Jones, âgé de 45 ans, a bénéficié d’une décision de la Cour suprême de Floride qui a ordonné une série d’audiences, la semaine dernière, pour déterminer si la chaise électrique constituait un châtiment «inhabituel», notamment en raison de ce type de défaillance dont elle a fait preuve.
Parmi les témoignages figurait celui d’un pasteur qui avait assisté à l’incident durant l’exécution d’un ancien réfugié cubain condamné pour meurtre: des flammes de 35 centimètres avaient jailli brusquement du masque du supplicié au moment de l’électrocution, probablement en raison de l’utilisation de matériel insuffisamment résistant à la chaleur.
Pedro Medina, 39 ans, avait été exécuté le mois dernier à la prison de Starke (Floride) pour le meurtre d’une voisine en 1982.
Le pasteur Glen Dickson a déclaré que le supplicié avait inspiré à trois reprises durant la minute suivant la décharge électrique et après que les flammes se furent éteintes.
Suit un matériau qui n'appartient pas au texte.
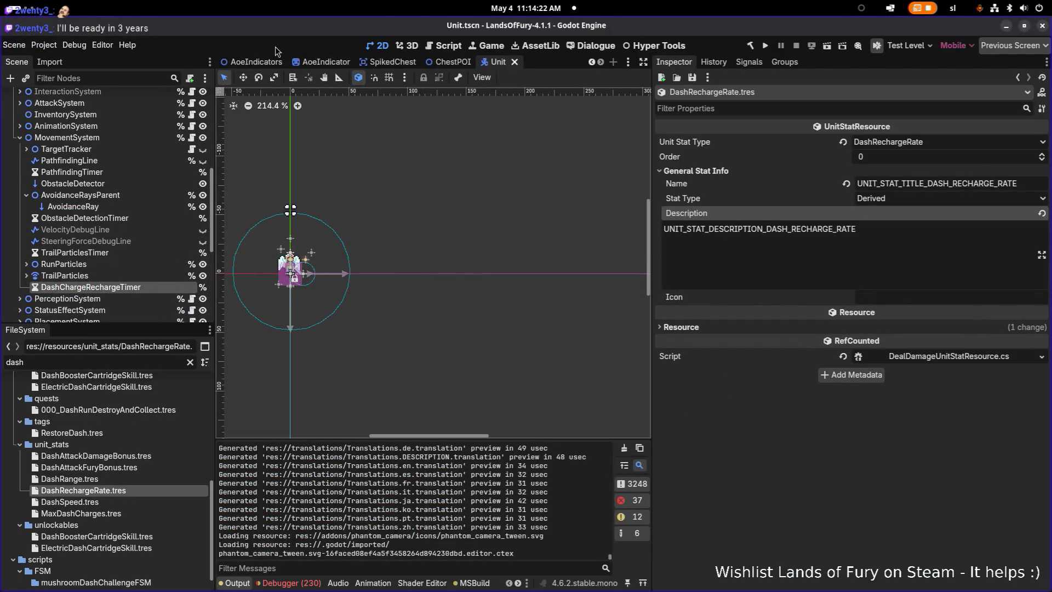
click(21, 138)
L’Etat de Floride a, en revanche, fait témoigner deux médecins pénitentiaires qui ont assuré que la mort avait été instantanée et sans douleur.
D’autres experts ont estimé que la chaise électrique de Floride, construite en 1923, fonctionnait normalement.
Le gouverneur de Floride, Lawton Chilles, doit désormais fixer dans les dix jours une nouvelle date pour l’exécution de Leo Jones, qui a assisté aux quatre journées de débats de la commission.